理解检测:
**A)** 根据下文的Masking层说明，判断以下各项是否与其相符，逐项回答“是”或“否”，并原样引用起决定作用的原文：(i) 后续层若不支持masking却接收到masking过的数据，会抛出异常；(ii) 屏蔽所依据的时间步是输入张量的第0维度；(iii) 例子中把Masking层放在LSTM层之后。
**B)** 在下文Masking层说明的例子中，缺少的是哪些时间步的信号？

───── 文档正文

使用给定的值对输入的序列信号进行“屏蔽”，用以定位需要跳过的时间步

对于输入张量的时间步，即输入张量的第1维度（维度从0开始算，见例子），如果输入张量在该时间步上都等于mask_value，则该时间步将在模型接下来的所有层（只要支持masking）被跳过（屏蔽）。

如果模型接下来的一些层不支持masking，却接受到masking过的数据，则抛出异常。

例子

考虑输入数据x是一个形如(samples,timesteps,features)的张量，现将其送入LSTM层。因为你缺少时间步为3和5的信号，所以你希望将其掩盖。这时候应该：

赋值x[:,3,:] = 0.，x[:,5,:] = 0.

在LSTM层之前插入mask_value=0.的Masking层

model = Sequential()
model.add(Masking(mask_value=0., input_shape=(timesteps, features)))
model.add(LSTM(32))

卷积层

Conv1D层

keras.layers.convolutional.Conv1D(filters, kernel_size, strides=1, padding='valid', dilation_rate=1, activation=None, use_bias=True, kernel_initializer='glorot_uniform', bias_initializer='zeros', kernel_regularizer=None, bias_regularizer=None, activity_regularizer=None, kernel_constraint=None, bias_constraint=None)

──────────
───── 给定条目

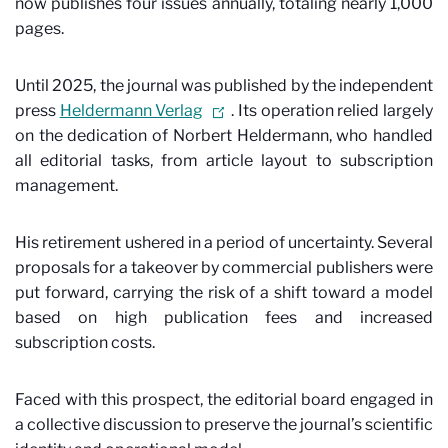
now publishes four issues annually, totaling nearly 1,000
pages.
Until 2025, the journal was published by the independent
press
Heldermann Verlag
. Its operation relied largely
on the dedication of Norbert Heldermann, who handled
all editorial tasks, from article layout to subscription
management.
His retirement ushered in a period of uncertainty. Several
proposals for a takeover by commercial publishers were
put forward, carrying the risk of a shift toward a model
based on high publication fees and increased
subscription costs.
Faced with this prospect, the editorial board engaged in
a collective discussion to preserve the journal’s scientific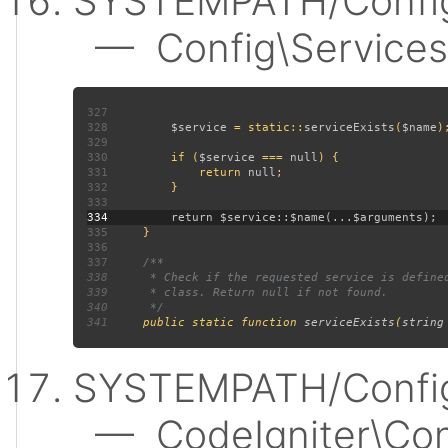
SYSTEMPATH/Config
— Config\Services:
327
328
$service 
= static::
serviceExists
(
$name
329
330
         if (
$service 
=== 
null
331
             return 
null
332
333
334
335
336
337
338
339
340
341
public static function 
serviceExists
(
string
SYSTEMPATH/Config
— CodeIgniter\Confi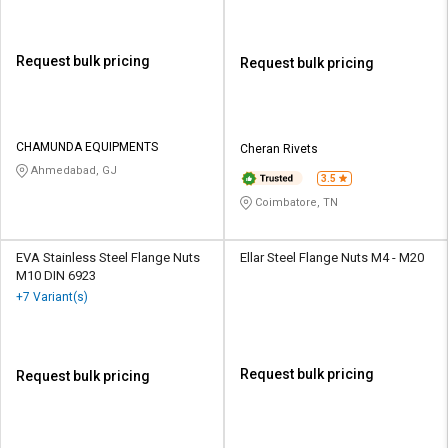
Request bulk pricing
Request bulk pricing
CHAMUNDA EQUIPMENTS
Cheran Rivets
Ahmedabad, GJ
3.5
Coimbatore, TN
EVA Stainless Steel Flange Nuts
Ellar Steel Flange Nuts M4 - M20
M10 DIN 6923
+7 Variant(s)
Request bulk pricing
Request bulk pricing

──────────

书面作答:
**A)**
(i) 是：“如果模型接下来的一些层不支持masking，却接受到masking过的数据，则抛出异常。”
(ii) 否：“即输入张量的第1维度”
(iii) 否：“在LSTM层之前插入mask_value=0.的Masking层”

**B)** 时间步为3和5的信号。